-extra Speed- -raw- Shinshou Genmukan - — Epilogue 4

The epilogue reveals that the protagonist has been unknowingly writing a memoir of the events. Every time he writes a passage, Kyouko loses a memory of the trauma. At first, this seems like a blessing. But by the midpoint, she’s forgetting him . She forgets their first kiss. She forgets the promise they made. She stares at him like he’s a stranger holding a notebook.

The version does the opposite. It throws you directly into the fire within the first three minutes. There’s no healing. There’s no quiet. Kyouko is already showing signs of the Genmukan’s echo—that spectral feedback loop where the mansion’s consciousness latches onto a survivor. The pacing is frantic, cutting between domestic scenes and sudden, violent flashbacks with almost no transition. It feels like the narrative itself is having a panic attack. You’re not reading about the descent; you’re in it.

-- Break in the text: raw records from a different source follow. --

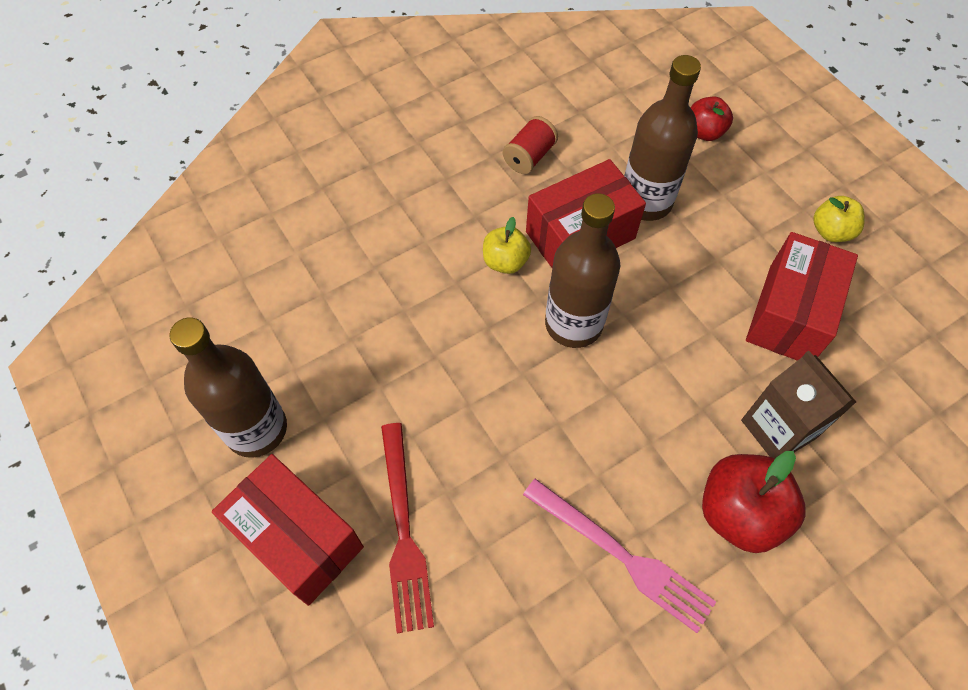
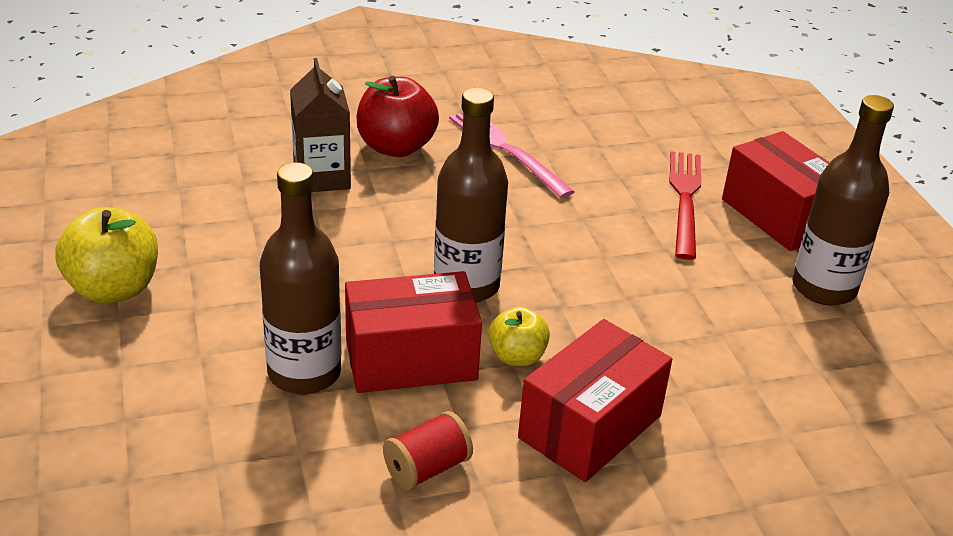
camera: 165 degrees left, 25 degrees down
red apple [690,97,733,141] -> none
red box [746,232,858,361] -> red box moved to [518,319,672,482]
yellow apple [813,196,865,242] -> yellow apple [55,207,158,304], size x1.67

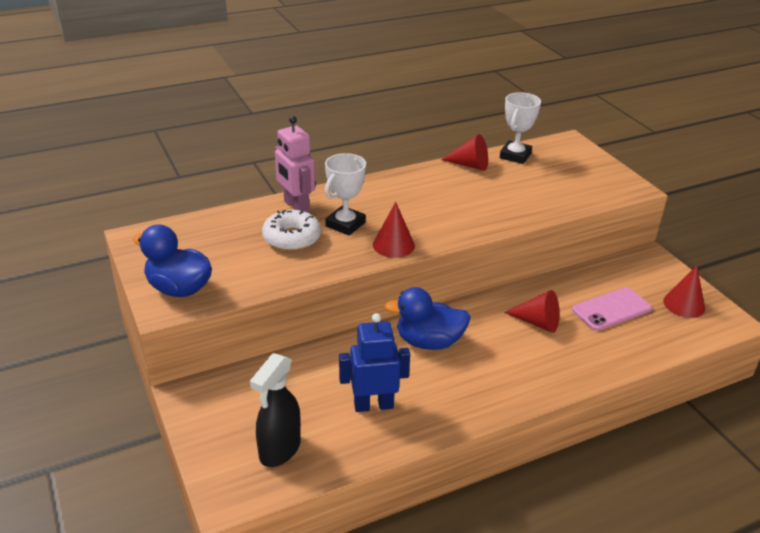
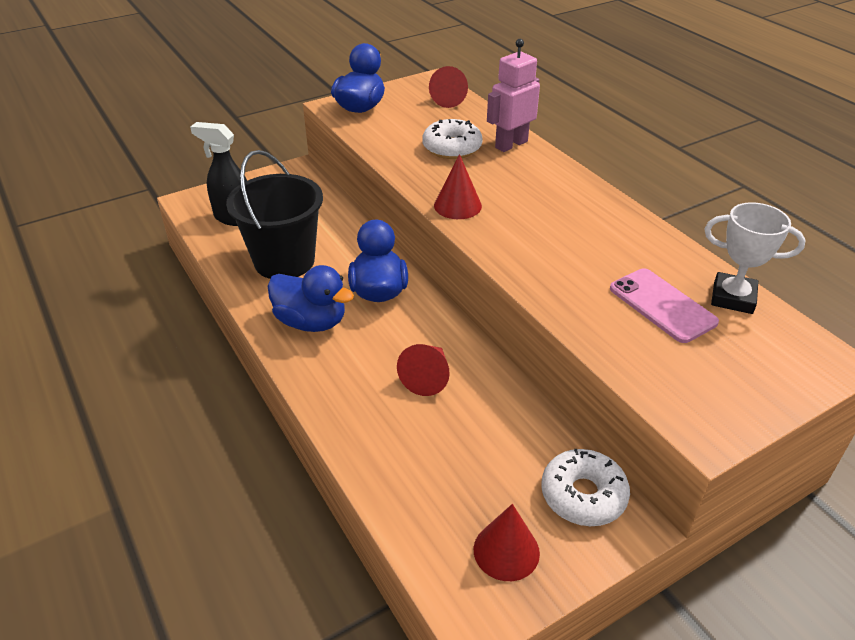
camera: 85 degrees right, 5 degrees up
white trophy [325,153,366,236] -> none
blue robot [339,313,410,412] -> black bucket [226,150,323,279]
red cone [441,134,488,171] -> red cone moved to [429,66,468,108]
pink phone [572,287,652,331] -> pink phone moved to [610,268,719,343]
none -> blue duck [268,265,354,332]
none -> white donut [541,449,630,526]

This isn’t a literal racing term. In the context of the patch notes, “Extra Speed” refers to the narrative pacing. The base game’s epilogue 4 (the canonical follow-up to the True End where Kyouko and the protagonist survive) is a slow, melancholic burn. It’s about trauma recovery, rebuilding the shrine, and the quiet horror of everyday life after witnessing the supernatural. -Extra speed- -Raw- Shinshou Genmukan - epilogue 4

Roll credits. No music. Just the sound of wind.

You liked Saya no Uta and thought, “You know, this could be more emotionally devastating.” Avoid it if: You need a happy ending. There isn’t one. There was never going to be one. The Genmukan always gets its due. The epilogue reveals that the protagonist has been

Is “Extra Speed – Raw – Shinshou Genmukan Epilogue 4” good? Yes. Is it enjoyable? Absolutely not. It’s a masterclass in using pacing (Extra Speed) and unflinching text (Raw) to deliver a nihilistic gut-punch that recontextualizes the entire base game. If you thought the True End was hopeful, this epilogue tells you that hope was just the first stage of a deeper, more insidious curse.

Spoilers ahead. Last warning. The central conceit of Epilogue 4 is that the Genmukan is gone. Burned. Exorcised. But in the “Extra Speed/Raw” version, we learn the truth: The mansion wasn’t haunted. It was hungry. And it didn’t need a building. It needed a story . But by the midpoint, she’s forgetting him

The final scene: He burns the manuscript. And as the fire consumes the last page, Kyouko looks at him and smiles—a genuine, innocent smile from before the nightmare began. But then she asks, “I’m sorry… do I know you?”